Correlation between AMB susceptibility and multilocus microsatellite genotype as well as triazole susceptibility patterns
Cross-resistance between azoles and polyenes drugs has been reported in various fungi including Candida species, Saccharomyces cerevisiae, and Cryptococcus neoformans.21–23 In this study, we tested whether such cross-resistance exists in the Hamiltonian population of A. fumigatus. In addition, we also examined if there was any correlation between AMB susceptibility and genetic similarity among the isolates. Both the microsatellite genotype and the triazole susceptibility data were from a previous study.7 The correlational tests were performed using the Mantel and Pearson correlation tests as implemented in R version 3.0 and Microsoft Excel 2010, respectively.
AMB susceptibility patterns
Of the 195 isolates obtained and analyzed here, 188 (96.4%) had AMB MICs of ≥2 mg/L and are considered resistant. Independent testing by the Public Health of Ontario Laboratory for five separate isolates showed identical AMB MIC results to what was observed in our own laboratory for these isolates. Specifically, all AMB-resistant isolates found in our testing also showed AMB-resistant phenotype in the independent test by the Public Health of Ontario Laboratory. The AMB susceptibility results for all 195 isolates are summarized in Table 1. Of the 71 clinical isolates, 57 (80.2%) had AMB MICs of ≥4 mg/L. Among all the environmental samples, 9 (14.5%) and 15 (24.2%) in urban and agricultural populations, respectively, had MICs >4 mg/L. Compared to environmental (urban and agricultural) A. fumigatus isolates, clinical isolates were significantly less susceptible to AMB (P-value <0.001 [Mann–Whitney test]). Nonetheless, the isolate with the highest AMB MIC (>16 mg/L) was obtained from an agricultural field.
Table 1 In vitro susceptibility profiles of Hamiltonian Aspergillus fumigatus populations to AMB
Abbreviations: AMB, amphotericin B; MIC, minimum inhibitory concentration.
Differences in catalase activity
Of the 195 isolates, the catalase activities of 31 isolates representing the broad range of obtained AMB MICs were tested. These included all seven strains with MICs of 1 mg/L; 13 of the 106 strains with MICs of 2 mg/L; 12 of the 81 strains with MICs of 4 mg/L; and only one strain with an MIC of 16 mg/L. Our analyses showed no statistically significant difference in the mean catalase activities among the three sampled MIC populations (ie, 1 mg/L, 2 mg/L, and 4 mg/L) (P-values of all three pairwise t-test results were greater than 0.1). The MIC 16 mg/L category had only one strain and thus was not compared with other three groups. Within each of the three MIC groups, there was a range of catalase activities among strains. The strain AV56 with the highest catalase activity (26.6 units) was from an urban park in Hamilton and had an MIC of 2 mg/L. Two other strains, AV29 from an urban park and CM11 from an agricultural field, shared the next highest catalase activities at 24 units each. Strains AV29 and CM11 had AMB MICs of 4 mg/L and 16 mg/L, respectively. The remaining 28 tested strains produced between 10.8 and 18.7 catalase units.

### Tasks to perform:
(a) From the Aspergillus fumigatus passage, quote the text starting at "Correlation between AMB susceptibility and multilocus" and ending at "Excel 2010, respectively.".
(b) In the Aspergillus fumigatus passage, which strain had the highest catalase activity?

Stored data entries:
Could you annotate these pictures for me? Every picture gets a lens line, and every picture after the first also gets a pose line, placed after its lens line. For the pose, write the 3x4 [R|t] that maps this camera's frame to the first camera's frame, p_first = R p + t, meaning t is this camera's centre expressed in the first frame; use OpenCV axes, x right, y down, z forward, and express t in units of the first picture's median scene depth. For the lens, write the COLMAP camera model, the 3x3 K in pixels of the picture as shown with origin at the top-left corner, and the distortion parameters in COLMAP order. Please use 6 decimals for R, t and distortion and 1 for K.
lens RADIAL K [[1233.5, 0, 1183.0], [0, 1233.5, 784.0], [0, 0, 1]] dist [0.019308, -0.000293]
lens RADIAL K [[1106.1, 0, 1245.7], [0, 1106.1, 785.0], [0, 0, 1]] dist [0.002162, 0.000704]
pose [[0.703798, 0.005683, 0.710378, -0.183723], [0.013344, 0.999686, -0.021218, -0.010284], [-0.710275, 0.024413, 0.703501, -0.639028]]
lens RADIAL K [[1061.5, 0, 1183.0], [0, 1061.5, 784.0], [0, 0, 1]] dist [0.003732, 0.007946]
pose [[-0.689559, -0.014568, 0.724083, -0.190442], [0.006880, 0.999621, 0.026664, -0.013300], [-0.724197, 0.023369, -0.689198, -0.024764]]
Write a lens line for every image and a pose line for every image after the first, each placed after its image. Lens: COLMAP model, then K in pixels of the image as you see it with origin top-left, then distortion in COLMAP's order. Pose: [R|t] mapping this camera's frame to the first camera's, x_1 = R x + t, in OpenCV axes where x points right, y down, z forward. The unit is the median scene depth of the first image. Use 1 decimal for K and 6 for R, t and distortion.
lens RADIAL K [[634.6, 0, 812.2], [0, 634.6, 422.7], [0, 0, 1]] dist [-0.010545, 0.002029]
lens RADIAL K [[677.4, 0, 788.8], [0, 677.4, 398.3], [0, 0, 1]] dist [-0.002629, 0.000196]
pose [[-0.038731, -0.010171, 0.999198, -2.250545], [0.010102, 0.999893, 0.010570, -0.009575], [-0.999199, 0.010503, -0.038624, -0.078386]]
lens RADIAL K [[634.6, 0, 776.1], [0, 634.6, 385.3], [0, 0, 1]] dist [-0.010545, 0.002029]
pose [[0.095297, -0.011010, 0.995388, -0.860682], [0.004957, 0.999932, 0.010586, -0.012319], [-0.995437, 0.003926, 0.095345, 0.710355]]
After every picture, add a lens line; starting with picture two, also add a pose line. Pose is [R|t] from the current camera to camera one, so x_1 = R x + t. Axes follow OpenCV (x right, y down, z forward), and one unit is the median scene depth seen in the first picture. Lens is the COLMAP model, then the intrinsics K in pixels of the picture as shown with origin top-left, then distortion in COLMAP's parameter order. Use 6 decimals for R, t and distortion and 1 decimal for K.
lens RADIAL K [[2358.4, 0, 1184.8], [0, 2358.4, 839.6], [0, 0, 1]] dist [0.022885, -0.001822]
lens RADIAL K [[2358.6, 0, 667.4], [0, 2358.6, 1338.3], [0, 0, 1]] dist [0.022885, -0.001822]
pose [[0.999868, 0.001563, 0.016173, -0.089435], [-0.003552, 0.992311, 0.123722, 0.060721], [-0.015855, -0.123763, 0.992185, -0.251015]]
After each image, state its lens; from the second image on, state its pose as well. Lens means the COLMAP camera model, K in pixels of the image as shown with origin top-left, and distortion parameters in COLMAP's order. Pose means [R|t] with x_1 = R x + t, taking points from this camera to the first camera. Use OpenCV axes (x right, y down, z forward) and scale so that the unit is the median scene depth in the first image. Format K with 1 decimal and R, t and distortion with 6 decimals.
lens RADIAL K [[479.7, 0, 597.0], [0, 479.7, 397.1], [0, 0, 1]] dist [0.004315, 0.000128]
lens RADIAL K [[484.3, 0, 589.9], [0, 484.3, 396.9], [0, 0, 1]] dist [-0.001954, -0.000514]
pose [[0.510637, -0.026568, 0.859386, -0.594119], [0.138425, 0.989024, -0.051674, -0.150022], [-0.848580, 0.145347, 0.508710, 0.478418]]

### Task-by-task results:
(a)
Correlation between AMB susceptibility and multilocus microsatellite genotype as well as triazole susceptibility patterns
Cross-resistance between azoles and polyenes drugs has been reported in various fungi including Candida species, Saccharomyces cerevisiae, and Cryptococcus neoformans.21–23 In this study, we tested whether such cross-resistance exists in the Hamiltonian population of A. fumigatus. In addition, we also examined if there was any correlation between AMB susceptibility and genetic similarity among the isolates. Both the microsatellite genotype and the triazole susceptibility data were from a previous study.7 The correlational tests were performed using the Mantel and Pearson correlation tests as implemented in R version 3.0 and Microsoft Excel 2010, respectively.

(b) Strain AV56, with 26.6 units.